Nicole Mari le Mercredi 3 Juillet 2019 à 23:04

Le Premier ministre, Edouard Philippe, est arrivé mercredi en début d’après-midi à Bastia pour sa première visite officielle dans l’île. Une première étape dans une ville tenue par un maire nationaliste qu’il aurait bien aimé éviter et qu’il a réduite au minimum syndical. Après un passage en préfecture, un entretien d’une heure avec le président de l’Exécutif corse, Gilles Simeoni, et le président de l’Assemblée, Jean-Guy Talamoni, à la Collectivité de Corse et un saut de puce à la mairie pour un accueil républicain très bref avec le maire Pierre Savelli, il a prononcé son premier discours au musée de Bastia devant quelques acteurs économiques et sociaux triés sur le volet. Et là, rien de nouveau. Pas de véritable annonce, juste la resucée de son discours prononcé devant l’Assemblée nationale inaugurant l’acte II du quinquennat et du discours présidentiel à Cuzzà. Pour le reste, un catalogue de bonnes intentions.

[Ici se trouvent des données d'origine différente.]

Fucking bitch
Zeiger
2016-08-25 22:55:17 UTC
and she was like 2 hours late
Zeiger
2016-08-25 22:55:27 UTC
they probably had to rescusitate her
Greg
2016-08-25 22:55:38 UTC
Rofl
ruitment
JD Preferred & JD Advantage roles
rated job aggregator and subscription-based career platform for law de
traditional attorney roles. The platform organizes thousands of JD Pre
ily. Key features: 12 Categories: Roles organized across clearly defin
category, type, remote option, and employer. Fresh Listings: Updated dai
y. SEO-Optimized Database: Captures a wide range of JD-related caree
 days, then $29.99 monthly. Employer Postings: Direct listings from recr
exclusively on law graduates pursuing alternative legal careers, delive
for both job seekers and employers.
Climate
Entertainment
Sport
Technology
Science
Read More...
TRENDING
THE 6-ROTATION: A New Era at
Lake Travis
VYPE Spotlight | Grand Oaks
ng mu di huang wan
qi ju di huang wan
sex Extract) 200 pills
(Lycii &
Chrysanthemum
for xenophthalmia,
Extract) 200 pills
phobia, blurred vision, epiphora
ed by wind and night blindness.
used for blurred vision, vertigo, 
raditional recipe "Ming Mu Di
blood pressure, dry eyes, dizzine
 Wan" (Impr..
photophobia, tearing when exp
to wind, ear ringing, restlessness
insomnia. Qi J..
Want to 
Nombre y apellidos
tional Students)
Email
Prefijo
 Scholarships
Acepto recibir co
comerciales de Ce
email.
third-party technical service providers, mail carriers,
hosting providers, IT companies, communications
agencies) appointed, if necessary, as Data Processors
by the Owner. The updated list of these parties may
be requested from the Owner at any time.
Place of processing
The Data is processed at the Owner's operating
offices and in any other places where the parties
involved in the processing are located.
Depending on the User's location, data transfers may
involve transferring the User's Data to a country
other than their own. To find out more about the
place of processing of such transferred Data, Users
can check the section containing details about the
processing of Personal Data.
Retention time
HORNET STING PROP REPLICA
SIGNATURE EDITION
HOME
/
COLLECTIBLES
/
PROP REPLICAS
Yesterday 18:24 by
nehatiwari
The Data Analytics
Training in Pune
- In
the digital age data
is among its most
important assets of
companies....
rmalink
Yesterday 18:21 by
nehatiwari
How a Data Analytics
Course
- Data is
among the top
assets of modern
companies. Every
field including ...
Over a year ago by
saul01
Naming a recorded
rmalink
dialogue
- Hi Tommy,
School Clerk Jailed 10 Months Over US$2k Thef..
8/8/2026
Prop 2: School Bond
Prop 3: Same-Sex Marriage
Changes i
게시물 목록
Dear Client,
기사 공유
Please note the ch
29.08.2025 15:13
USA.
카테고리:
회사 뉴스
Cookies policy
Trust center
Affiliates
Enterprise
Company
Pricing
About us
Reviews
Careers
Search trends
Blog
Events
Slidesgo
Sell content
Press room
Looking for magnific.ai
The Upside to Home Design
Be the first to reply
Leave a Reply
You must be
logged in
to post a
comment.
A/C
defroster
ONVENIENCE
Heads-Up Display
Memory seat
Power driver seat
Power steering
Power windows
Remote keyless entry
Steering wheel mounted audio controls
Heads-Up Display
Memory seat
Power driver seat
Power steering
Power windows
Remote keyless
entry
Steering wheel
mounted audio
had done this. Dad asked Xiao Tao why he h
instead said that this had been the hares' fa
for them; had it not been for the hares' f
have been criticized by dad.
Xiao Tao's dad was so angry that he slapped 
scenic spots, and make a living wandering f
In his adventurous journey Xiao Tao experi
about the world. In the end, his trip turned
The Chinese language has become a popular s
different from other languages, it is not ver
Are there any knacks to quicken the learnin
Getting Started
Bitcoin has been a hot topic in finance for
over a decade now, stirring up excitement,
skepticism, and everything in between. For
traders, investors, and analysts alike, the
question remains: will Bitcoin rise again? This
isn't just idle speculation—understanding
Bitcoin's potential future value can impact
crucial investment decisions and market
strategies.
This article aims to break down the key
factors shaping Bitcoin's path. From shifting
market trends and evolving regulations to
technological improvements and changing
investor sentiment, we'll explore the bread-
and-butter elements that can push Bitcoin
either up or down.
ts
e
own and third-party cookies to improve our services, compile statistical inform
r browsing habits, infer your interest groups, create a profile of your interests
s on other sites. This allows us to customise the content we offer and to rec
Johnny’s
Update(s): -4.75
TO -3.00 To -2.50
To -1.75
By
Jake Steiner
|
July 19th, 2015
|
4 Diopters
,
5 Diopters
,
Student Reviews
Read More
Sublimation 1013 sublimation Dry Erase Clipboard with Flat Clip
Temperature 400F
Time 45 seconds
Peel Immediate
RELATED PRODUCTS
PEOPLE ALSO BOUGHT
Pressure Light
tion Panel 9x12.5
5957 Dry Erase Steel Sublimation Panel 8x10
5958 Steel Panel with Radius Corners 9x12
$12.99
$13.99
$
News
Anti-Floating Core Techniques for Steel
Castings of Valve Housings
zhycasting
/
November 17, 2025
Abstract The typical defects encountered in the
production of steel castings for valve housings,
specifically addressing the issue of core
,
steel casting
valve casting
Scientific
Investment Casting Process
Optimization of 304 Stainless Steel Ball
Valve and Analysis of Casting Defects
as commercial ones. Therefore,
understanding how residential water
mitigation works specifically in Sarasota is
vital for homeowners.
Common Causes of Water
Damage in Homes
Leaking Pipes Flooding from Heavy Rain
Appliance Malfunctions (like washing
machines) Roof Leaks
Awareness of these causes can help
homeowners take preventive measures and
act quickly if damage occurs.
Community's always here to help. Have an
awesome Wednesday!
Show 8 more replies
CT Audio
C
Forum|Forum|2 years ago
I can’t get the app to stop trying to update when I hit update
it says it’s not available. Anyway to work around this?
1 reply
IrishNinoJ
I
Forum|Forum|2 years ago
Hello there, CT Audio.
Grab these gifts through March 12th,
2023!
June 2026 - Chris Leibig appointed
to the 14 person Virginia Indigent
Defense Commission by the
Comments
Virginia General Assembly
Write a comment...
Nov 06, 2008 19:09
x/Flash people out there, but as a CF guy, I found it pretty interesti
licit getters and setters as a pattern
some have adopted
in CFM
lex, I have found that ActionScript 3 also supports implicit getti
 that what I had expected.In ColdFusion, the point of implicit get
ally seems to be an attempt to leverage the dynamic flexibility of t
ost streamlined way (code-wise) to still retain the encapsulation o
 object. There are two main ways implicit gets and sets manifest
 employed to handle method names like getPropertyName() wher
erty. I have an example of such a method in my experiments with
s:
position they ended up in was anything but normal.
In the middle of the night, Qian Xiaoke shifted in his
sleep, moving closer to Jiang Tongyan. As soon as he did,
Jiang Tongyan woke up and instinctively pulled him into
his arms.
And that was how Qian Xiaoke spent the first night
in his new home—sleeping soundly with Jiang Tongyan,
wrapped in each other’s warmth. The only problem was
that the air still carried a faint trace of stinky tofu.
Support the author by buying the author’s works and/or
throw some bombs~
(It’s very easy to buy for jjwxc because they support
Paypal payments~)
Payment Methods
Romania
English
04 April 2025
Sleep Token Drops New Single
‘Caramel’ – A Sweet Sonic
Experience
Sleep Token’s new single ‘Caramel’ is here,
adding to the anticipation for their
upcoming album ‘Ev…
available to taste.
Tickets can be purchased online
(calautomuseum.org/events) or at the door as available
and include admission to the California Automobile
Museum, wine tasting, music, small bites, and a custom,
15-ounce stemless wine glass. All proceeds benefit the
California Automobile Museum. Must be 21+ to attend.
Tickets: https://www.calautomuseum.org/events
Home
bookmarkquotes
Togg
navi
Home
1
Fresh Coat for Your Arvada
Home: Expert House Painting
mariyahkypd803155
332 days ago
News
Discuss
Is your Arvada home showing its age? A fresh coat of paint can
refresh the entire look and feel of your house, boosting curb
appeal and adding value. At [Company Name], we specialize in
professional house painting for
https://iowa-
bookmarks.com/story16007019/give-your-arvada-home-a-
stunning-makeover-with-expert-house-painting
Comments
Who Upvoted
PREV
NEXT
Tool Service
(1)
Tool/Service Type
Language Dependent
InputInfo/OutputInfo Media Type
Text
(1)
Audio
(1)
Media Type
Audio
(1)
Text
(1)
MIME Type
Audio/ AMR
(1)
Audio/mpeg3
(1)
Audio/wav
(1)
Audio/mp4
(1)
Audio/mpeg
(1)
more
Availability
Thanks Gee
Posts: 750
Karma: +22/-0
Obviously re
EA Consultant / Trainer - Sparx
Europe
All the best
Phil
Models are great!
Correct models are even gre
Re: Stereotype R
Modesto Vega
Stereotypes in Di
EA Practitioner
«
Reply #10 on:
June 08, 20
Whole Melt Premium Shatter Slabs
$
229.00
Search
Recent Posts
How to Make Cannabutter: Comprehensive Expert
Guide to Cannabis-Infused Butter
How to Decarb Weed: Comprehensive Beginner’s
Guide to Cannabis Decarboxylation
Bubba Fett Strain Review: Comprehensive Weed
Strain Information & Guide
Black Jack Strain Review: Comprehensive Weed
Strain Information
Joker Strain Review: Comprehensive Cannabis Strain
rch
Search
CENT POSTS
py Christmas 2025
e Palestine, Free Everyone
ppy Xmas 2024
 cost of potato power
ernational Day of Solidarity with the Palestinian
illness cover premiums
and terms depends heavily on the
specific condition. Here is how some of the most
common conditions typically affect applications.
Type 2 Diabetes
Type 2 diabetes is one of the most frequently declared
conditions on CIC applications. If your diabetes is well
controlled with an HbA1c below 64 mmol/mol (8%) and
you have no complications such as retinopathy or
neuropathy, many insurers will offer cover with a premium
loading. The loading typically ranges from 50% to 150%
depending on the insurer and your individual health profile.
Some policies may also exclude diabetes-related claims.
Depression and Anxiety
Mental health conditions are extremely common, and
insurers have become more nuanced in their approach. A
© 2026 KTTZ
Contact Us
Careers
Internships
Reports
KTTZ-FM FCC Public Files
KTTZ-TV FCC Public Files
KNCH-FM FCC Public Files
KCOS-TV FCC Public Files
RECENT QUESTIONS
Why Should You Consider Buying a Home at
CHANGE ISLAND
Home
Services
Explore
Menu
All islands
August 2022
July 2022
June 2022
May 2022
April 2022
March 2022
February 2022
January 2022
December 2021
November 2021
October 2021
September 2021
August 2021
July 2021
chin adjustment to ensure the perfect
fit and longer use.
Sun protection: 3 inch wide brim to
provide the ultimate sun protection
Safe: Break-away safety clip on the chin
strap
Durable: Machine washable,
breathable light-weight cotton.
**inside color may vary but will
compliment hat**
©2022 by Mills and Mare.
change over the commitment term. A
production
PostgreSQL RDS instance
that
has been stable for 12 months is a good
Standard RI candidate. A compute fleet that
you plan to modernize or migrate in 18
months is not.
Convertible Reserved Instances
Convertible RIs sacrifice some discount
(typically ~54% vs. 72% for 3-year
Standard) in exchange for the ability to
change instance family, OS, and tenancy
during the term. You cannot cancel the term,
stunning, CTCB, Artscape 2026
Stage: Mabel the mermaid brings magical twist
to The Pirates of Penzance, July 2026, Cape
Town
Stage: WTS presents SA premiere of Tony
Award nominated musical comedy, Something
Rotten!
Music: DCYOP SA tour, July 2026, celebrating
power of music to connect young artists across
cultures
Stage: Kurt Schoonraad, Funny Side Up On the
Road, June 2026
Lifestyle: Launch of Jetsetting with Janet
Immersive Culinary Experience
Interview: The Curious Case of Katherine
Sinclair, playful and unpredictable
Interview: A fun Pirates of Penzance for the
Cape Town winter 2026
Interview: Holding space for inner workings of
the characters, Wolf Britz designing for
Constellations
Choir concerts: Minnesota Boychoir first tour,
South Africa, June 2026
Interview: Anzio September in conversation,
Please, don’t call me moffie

Le Premier ministre, Edouard Philippe, et le président du Conseil exécutif de Corse, Gilles Simeoni.
Le Premier ministre, Edouard Philippe, et le président du Conseil exécutif de Corse, Gilles Simeoni.
C’est ce qu’on appelle une visite diplomatique. Une de ces visites dont on se passerait bien, mais par laquelle on est obligé de passer sous peine de déclencher un incident diplomatique ou une crise politique. La crise étant déjà à son paroxysme dans les relations entre l’Etat et la Corse, le Premier ministre, Edouard Philippe, aurait bien voulu ignorer Bastia, son maire nationaliste et son accueil républicain pour sa première visite en Corse, mais, sous la pression insulaire, s’y est finalement, et en toute dernière minute, résigné. C’est que le métier de Premier ministre n’est pas de tout repos et qu’il oblige à parfois avaler des couleuvres plus indigestes que les autres, et la couleuvre nationaliste est particulièrement indigeste pour le locataire de Matignon, représentant de la droite centriste, qui a, néanmoins, su l’avaler avec circonspection. Ce n’est pas pour autant qu’il faut pousser le bouchon trop loin. Et cette première étape bastiaise a été réduite au minimum syndical : une petite heure d’entretien avec les présidents nationalistes, une double poignée de minutes avec le maire de Bastia et une rencontre avec les acteurs politiques et économiques de la Haute-Corse au musée pour un parcours minuté, au pas de course, bien cadré, avant le départ pour Ponte-Leccia où l’attendait une trentaine de maires. Ce sera tout autre jeudi matin à Propriano, et surtout la longue après-midi à Ajaccio, dans des mairies alliées, pour ne pas dire amies, sans peau de banane, où l’accueil est garanti chaleureux.
 
De bonne volonté
A Bastia, l’entretien prévu avec Gilles Simeoni et Jean-Guy Talamoni s’annonçait crispé, malgré les poignées de mains courtoises et les sourires polis devant les caméras. L'accueil sur le seuil de la Collectivité de Corse a été très bref, sans paroles inutiles. Echaudés par la soupe tiède que leur avait déjà servi Edouard Philippe, il y a un an à Matignon, ce n’est ni les deux visites acides du président de la République dans l’île qui ont complètement plombé les relations entre les deux pouvoirs, ni l’échange téléphonique pré-visite, insipide, avec le président Simeoni, confirmant le changement de méthode, mais pas de cap, qui pouvait dénouer les tensions. Pour éviter le désastre annoncé, chaque partie a finalement compris l’urgence de faire preuve de bonne volonté. Même si le cœur n’y était pas. Les Nationalistes n’ont pas boudé la visite et ont maintenu leur main tendue, les députés et certains conseillers exécutifs ont fait acte de présence. Du côté de Matignon, le Premier ministre a fait des annonces préliminaires pour déminer un terrain grevé d’embûches. Première annonce, peut-être la plus symbolique : celle de l’annulation du recours au fond de l’Etat sur le marché de la fibre optique, après, il est vrai, avoir perdu sur la forme au tribunal administratif de Bastia. Un recours pris pour ce qu’il était, une déclaration de guerre sournoise contre le pouvoir nationaliste pour le bloquer dans ses actions. Personne n’étant dupe, Matignon a finalement jugé plus sage de faire marche arrière. Cela s’appelle : changer de méthode ! Enfin en apparence ! Dans sa lettre à la juridiction administrative, la préfète de Corse, qui n’en démord pas, renvoie à l’enquête préliminaire au pénal. C’est, donc, ce qui s’appelle une vraie-fausse annonce !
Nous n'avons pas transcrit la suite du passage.